#### Check your understanding:
1) Reproduce the passage of the economy article between "The U.S. economy" and "source: Getty Images.", inclusive.
2) According to the economy article, by what percentage did durable goods orders rise in September?

#### Supplied text:
+ + + + +

The U.S. economy rose at a 0.6% rate in the third quarter following two consecutive quarters of decline. Despite the increase, that hasn't put recession concerns on the back burner.

While the overall economy may have expanded, consumer spending is slowing, down to 1.4% from 2% last quarter, as the impact of the fastest growth in inflation in 40 years hits pocketbooks. Although durable goods orders were up 0.4% in September, that was slightly below consensus estimates. Controlling for transportation, which can be volatile due to large single orders of new planes, ships, etc., this metric actually fell 0.5% for the period compared to a 0.2% increase in August.

Pen charting a rising stock.

Image source: Getty Images.

The stock market itself is giving conflicting signals, with the S&P 500 still in bear market territory or down 20% year to date, as growth stocks have been sold off as investors seek out safer havens, often among dividend payers. While many former high-flyers are doing much worse than the popular market index, their businesses are still solid, and they offer attractive valuations. 

That's an opportunity savvy investors often look for because when the inflection point returns, they'll own good companies at excellent prices, even if they didn't quite get them at rock-bottom prices. The following pair of growth stocks are now amazing deals for investors willing to hold until they are ripe for a bounce-back recovery.

+ + + + +

#### Dataset:
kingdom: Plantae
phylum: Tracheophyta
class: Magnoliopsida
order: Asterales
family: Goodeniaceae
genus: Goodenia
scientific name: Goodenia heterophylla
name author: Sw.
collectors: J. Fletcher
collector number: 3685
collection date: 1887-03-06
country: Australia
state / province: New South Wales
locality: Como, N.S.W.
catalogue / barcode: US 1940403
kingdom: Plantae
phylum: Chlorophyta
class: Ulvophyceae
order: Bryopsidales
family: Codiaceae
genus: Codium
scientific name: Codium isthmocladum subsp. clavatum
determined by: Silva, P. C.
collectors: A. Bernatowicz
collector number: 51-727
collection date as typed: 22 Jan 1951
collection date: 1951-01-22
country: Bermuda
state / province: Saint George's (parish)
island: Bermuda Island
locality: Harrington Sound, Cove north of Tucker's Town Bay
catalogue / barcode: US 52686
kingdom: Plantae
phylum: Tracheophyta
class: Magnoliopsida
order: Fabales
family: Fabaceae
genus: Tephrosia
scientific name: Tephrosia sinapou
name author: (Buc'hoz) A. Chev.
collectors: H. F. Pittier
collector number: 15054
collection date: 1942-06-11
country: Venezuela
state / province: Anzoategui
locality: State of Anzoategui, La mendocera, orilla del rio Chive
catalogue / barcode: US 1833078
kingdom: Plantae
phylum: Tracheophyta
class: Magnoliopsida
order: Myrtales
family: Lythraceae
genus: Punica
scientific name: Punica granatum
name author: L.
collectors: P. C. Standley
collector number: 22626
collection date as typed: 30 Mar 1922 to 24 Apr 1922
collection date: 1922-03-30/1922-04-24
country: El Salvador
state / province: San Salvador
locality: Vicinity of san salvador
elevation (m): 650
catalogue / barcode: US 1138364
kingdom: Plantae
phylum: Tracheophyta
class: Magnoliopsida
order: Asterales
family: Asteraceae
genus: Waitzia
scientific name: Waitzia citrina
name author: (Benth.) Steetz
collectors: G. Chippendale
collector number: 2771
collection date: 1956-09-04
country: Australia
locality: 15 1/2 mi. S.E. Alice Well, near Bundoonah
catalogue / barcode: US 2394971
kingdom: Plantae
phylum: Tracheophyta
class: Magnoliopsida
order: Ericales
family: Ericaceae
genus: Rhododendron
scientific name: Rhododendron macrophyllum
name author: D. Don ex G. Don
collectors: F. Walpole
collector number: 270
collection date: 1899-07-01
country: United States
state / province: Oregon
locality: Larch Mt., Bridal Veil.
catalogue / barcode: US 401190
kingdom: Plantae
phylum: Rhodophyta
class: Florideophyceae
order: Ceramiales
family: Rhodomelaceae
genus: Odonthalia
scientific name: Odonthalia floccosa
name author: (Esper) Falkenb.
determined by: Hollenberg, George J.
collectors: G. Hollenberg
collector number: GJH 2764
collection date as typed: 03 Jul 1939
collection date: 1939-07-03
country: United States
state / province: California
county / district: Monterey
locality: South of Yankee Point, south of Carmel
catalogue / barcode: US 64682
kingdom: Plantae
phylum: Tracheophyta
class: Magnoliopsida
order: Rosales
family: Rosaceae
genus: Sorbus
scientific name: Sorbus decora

+ + + + +

#### Task answers:
1)
The U.S. economy rose at a 0.6% rate in the third quarter following two consecutive quarters of decline. Despite the increase, that hasn't put recession concerns on the back burner.

While the overall economy may have expanded, consumer spending is slowing, down to 1.4% from 2% last quarter, as the impact of the fastest growth in inflation in 40 years hits pocketbooks. Although durable goods orders were up 0.4% in September, that was slightly below consensus estimates. Controlling for transportation, which can be volatile due to large single orders of new planes, ships, etc., this metric actually fell 0.5% for the period compared to a 0.2% increase in August.

Pen charting a rising stock.

Image source: Getty Images.

2) 0.4%